John Scully, 79, resident of Florida

Photo courtesy of John Scully

When John Scully was born, America was in the midst of an epidemic: tens of thousands of children in the United States were falling ill with paralytic poliomyelitis — otherwise known as polio, a disease that attacks the central nervous system and often leaves its victims partially or fully paralyzed.

"As kids, we were all afraid of getting polio," he says, "because if you got polio, you could end up in the dreaded iron lung and we were all terrified of those." Iron lungs were respirators that enclosed most of a person's body; people with severe cases often would end up in these respirators as they fought for their lives.

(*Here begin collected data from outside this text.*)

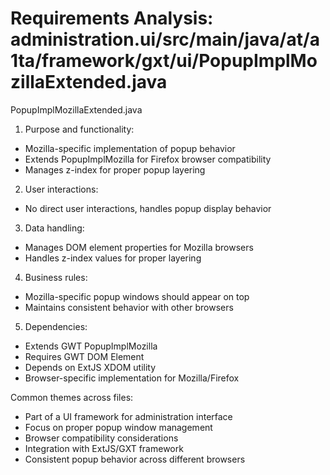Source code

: # Requirements Analysis: administration.ui/src/main/java/at/a1ta/framework/gxt/ui/PopupImplMozillaExtended.java

PopupImplMozillaExtended.java
1. Purpose and functionality:
- Mozilla-specific implementation of popup behavior
- Extends PopupImplMozilla for Firefox browser compatibility
- Manages z-index for proper popup layering

2. User interactions:
- No direct user interactions, handles popup display behavior

3. Data handling:
- Manages DOM element properties for Mozilla browsers
- Handles z-index values for proper layering

4. Business rules:
- Mozilla-specific popup windows should appear on top
- Maintains consistent behavior with other browsers

5. Dependencies:
- Extends GWT PopupImplMozilla
- Requires GWT DOM Element
- Depends on ExtJS XDOM utility
- Browser-specific implementation for Mozilla/Firefox

Common themes across files:
- Part of a UI framework for administration interface
- Focus on proper popup window management
- Browser compatibility considerations
- Integration with ExtJS/GXT framework
- Consistent popup behavior across different browsers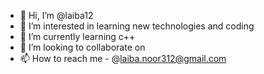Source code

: - 👋 Hi, I’m @laiba12
- 👀 I’m interested in learning new technologies and coding
- 🌱 I’m currently learning c++
- 💞️ I’m looking to collaborate on 
- 📫 How to reach me - @laiba.noor312@gmail.com

<!---
laiba12/laiba12 is a ✨ special ✨ repository because its `README.md` (this file) appears on your GitHub profile.
You can click the Preview link to take a look at your changes.
--->

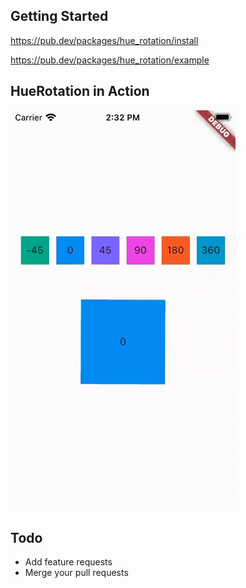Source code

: ## Getting Started

https://pub.dev/packages/hue_rotation/install

https://pub.dev/packages/hue_rotation/example

## HueRotation in Action

![Screenrecording](https://raw.githubusercontent.com/nohli/hue_rotation/master/example/assets/preview.gif)

## Todo

* Add feature requests
* Merge your pull requests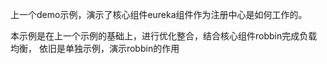 上一个demo示例，演示了核心组件eureka组件作为注册中心是如何工作的。

本示例是在上一个示例的基础上，进行优化整合，结合核心组件robbin完成负载均衡，
依旧是单独示例，演示robbin的作用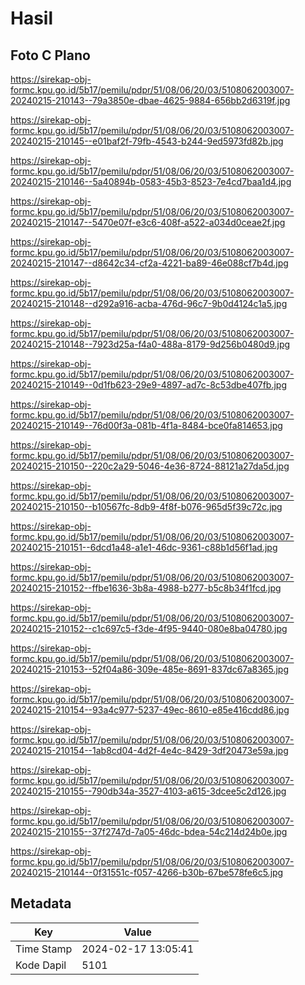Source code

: # Hasil

## Foto C Plano

https://sirekap-obj-formc.kpu.go.id/5b17/pemilu/pdpr/51/08/06/20/03/5108062003007-20240215-210143--79a3850e-dbae-4625-9884-656bb2d6319f.jpg

https://sirekap-obj-formc.kpu.go.id/5b17/pemilu/pdpr/51/08/06/20/03/5108062003007-20240215-210145--e01baf2f-79fb-4543-b244-9ed5973fd82b.jpg

https://sirekap-obj-formc.kpu.go.id/5b17/pemilu/pdpr/51/08/06/20/03/5108062003007-20240215-210146--5a40894b-0583-45b3-8523-7e4cd7baa1d4.jpg

https://sirekap-obj-formc.kpu.go.id/5b17/pemilu/pdpr/51/08/06/20/03/5108062003007-20240215-210147--5470e07f-e3c6-408f-a522-a034d0ceae2f.jpg

https://sirekap-obj-formc.kpu.go.id/5b17/pemilu/pdpr/51/08/06/20/03/5108062003007-20240215-210147--d8642c34-cf2a-4221-ba89-46e088cf7b4d.jpg

https://sirekap-obj-formc.kpu.go.id/5b17/pemilu/pdpr/51/08/06/20/03/5108062003007-20240215-210148--d292a916-acba-476d-96c7-9b0d4124c1a5.jpg

https://sirekap-obj-formc.kpu.go.id/5b17/pemilu/pdpr/51/08/06/20/03/5108062003007-20240215-210148--7923d25a-f4a0-488a-8179-9d256b0480d9.jpg

https://sirekap-obj-formc.kpu.go.id/5b17/pemilu/pdpr/51/08/06/20/03/5108062003007-20240215-210149--0d1fb623-29e9-4897-ad7c-8c53dbe407fb.jpg

https://sirekap-obj-formc.kpu.go.id/5b17/pemilu/pdpr/51/08/06/20/03/5108062003007-20240215-210149--76d00f3a-081b-4f1a-8484-bce0fa814653.jpg

https://sirekap-obj-formc.kpu.go.id/5b17/pemilu/pdpr/51/08/06/20/03/5108062003007-20240215-210150--220c2a29-5046-4e36-8724-88121a27da5d.jpg

https://sirekap-obj-formc.kpu.go.id/5b17/pemilu/pdpr/51/08/06/20/03/5108062003007-20240215-210150--b10567fc-8db9-4f8f-b076-965d5f39c72c.jpg

https://sirekap-obj-formc.kpu.go.id/5b17/pemilu/pdpr/51/08/06/20/03/5108062003007-20240215-210151--6dcd1a48-a1e1-46dc-9361-c88b1d56f1ad.jpg

https://sirekap-obj-formc.kpu.go.id/5b17/pemilu/pdpr/51/08/06/20/03/5108062003007-20240215-210152--ffbe1636-3b8a-4988-b277-b5c8b34f1fcd.jpg

https://sirekap-obj-formc.kpu.go.id/5b17/pemilu/pdpr/51/08/06/20/03/5108062003007-20240215-210152--c1c697c5-f3de-4f95-9440-080e8ba04780.jpg

https://sirekap-obj-formc.kpu.go.id/5b17/pemilu/pdpr/51/08/06/20/03/5108062003007-20240215-210153--52f04a86-309e-485e-8691-837dc67a8365.jpg

https://sirekap-obj-formc.kpu.go.id/5b17/pemilu/pdpr/51/08/06/20/03/5108062003007-20240215-210154--93a4c977-5237-49ec-8610-e85e416cdd86.jpg

https://sirekap-obj-formc.kpu.go.id/5b17/pemilu/pdpr/51/08/06/20/03/5108062003007-20240215-210154--1ab8cd04-4d2f-4e4c-8429-3df20473e59a.jpg

https://sirekap-obj-formc.kpu.go.id/5b17/pemilu/pdpr/51/08/06/20/03/5108062003007-20240215-210155--790db34a-3527-4103-a615-3dcee5c2d126.jpg

https://sirekap-obj-formc.kpu.go.id/5b17/pemilu/pdpr/51/08/06/20/03/5108062003007-20240215-210155--37f2747d-7a05-46dc-bdea-54c214d24b0e.jpg

https://sirekap-obj-formc.kpu.go.id/5b17/pemilu/pdpr/51/08/06/20/03/5108062003007-20240215-210144--0f31551c-f057-4266-b30b-67be578fe6c5.jpg


## Metadata

| Key        | Value               |
| ---------- | ------------------- |
| Time Stamp | 2024-02-17 13:05:41 |
| Kode Dapil | 5101                |



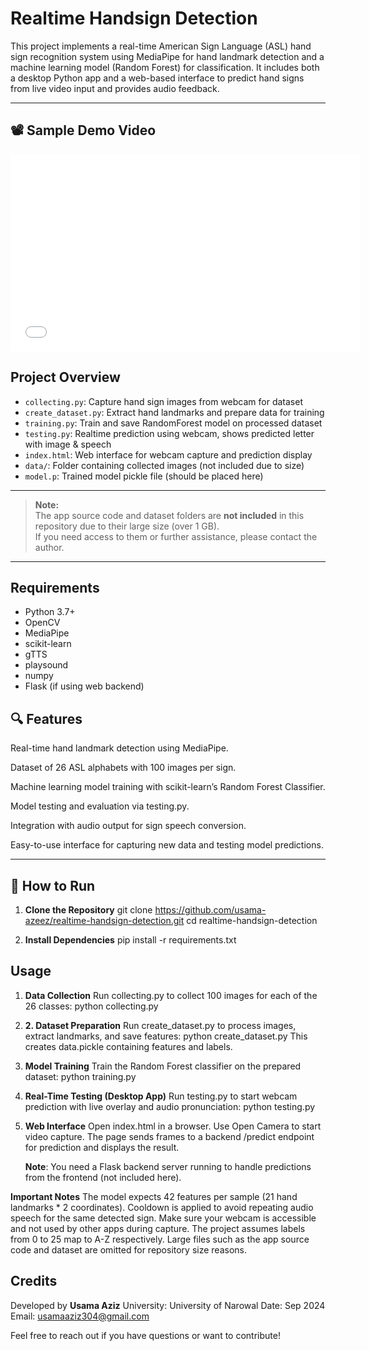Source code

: # Realtime Handsign Detection

This project implements a real-time American Sign Language (ASL) hand sign recognition system using MediaPipe for hand landmark detection and a machine learning model (Random Forest) for classification. It includes both a desktop Python app and a web-based interface to predict hand signs from live video input and provides audio feedback.

---
## 📽️ Sample Demo Video

<iframe width="560" height="315" src="[https://www.youtube.com/embed/YOUR_VIDEO_ID](https://youtu.be/E8wQjdtTmMw)" frameborder="0" allowfullscreen></iframe>



## Project Overview

- `collecting.py`: Capture hand sign images from webcam for dataset  
- `create_dataset.py`: Extract hand landmarks and prepare data for training  
- `training.py`: Train and save RandomForest model on processed dataset  
- `testing.py`: Realtime prediction using webcam, shows predicted letter with image & speech  
- `index.html`: Web interface for webcam capture and prediction display  
- `data/`: Folder containing collected images (not included due to size)  
- `model.p`: Trained model pickle file (should be placed here)  

---

> **Note:**  
> The app source code and dataset folders are **not included** in this repository due to their large size (over 1 GB).  
> If you need access to them or further assistance, please contact the author.

---

## Requirements

- Python 3.7+
- OpenCV
- MediaPipe
- scikit-learn
- gTTS
- playsound
- numpy
- Flask (if using web backend)
  

## 🔍 Features

Real-time hand landmark detection using MediaPipe.

Dataset of 26 ASL alphabets with 100 images per sign.

Machine learning model training with scikit-learn’s Random Forest Classifier.

Model testing and evaluation via testing.py.

Integration with audio output for sign speech conversion.

Easy-to-use interface for capturing new data and testing model predictions.

---


## 🏁 How to Run

1. **Clone the Repository**
   git clone https://github.com/usama-azeez/realtime-handsign-detection.git
   cd realtime-handsign-detection

2. **Install Dependencies**
   pip install -r requirements.txt

## Usage

1. **Data Collection**
Run collecting.py to collect 100 images for each of the 26 classes:
   python collecting.py

2. **2. Dataset Preparation**
Run create_dataset.py to process images, extract landmarks, and save features:
   python create_dataset.py
This creates data.pickle containing features and labels.


3. **Model Training**
Train the Random Forest classifier on the prepared dataset:
   python training.py

4. **Real-Time Testing (Desktop App)**
Run testing.py to start webcam prediction with live overlay and audio pronunciation:
   python testing.py

5. **Web Interface**
Open index.html in a browser. Use Open Camera to start video capture. The page sends frames to a backend /predict endpoint for prediction and displays the result.

   **Note**: You need a Flask backend server running to handle predictions from the frontend (not included here).


**Important Notes**
The model expects 42 features per sample (21 hand landmarks * 2 coordinates).
Cooldown is applied to avoid repeating audio speech for the same detected sign.
Make sure your webcam is accessible and not used by other apps during capture.
The project assumes labels from 0 to 25 map to A-Z respectively.
Large files such as the app source code and dataset are omitted for repository size reasons.

## Credits 
Developed by **Usama Aziz**
University: University of Narowal
Date: Sep 2024
Email: usamaaziz304@gmail.com

Feel free to reach out if you have questions or want to contribute!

John remembers going to see matinee showings of cowboy movies on Saturdays and, before the movie, shorts would run. "Usually they showed the news," he says, "but I just remember seeing this one clip warning us about polio and it just showed all these kids in iron lungs." If kids survived the iron lung, they'd often come back to school on crutches, in leg braces, or in wheelchairs.

"We all tried to be really careful in the summer — or, as we called it back then, 'polio season,''" John says. This was because every year around Memorial Day, major outbreaks would begin to emerge and they'd spike sometime around August. People weren't really sure how the disease spread at the time, but many believed it traveled through the water. There was no cure — and every child was susceptible to getting sick with it.

"We couldn't swim in hot weather," he remembers, "and the municipal outdoor pool would close down in August."

Then, in 1954 clinical trials began for Dr. Jonas Salk's vaccine against polio and within a year, his vaccine was announced safe. "I got that vaccine at school," John says. Within two years, U.S. polio cases had dropped 85-95 percent — even before a second vaccine was developed by Dr. Albert Sabin in the 1960s. "I remember how much better things got after the vaccines came out. They changed everything," John says.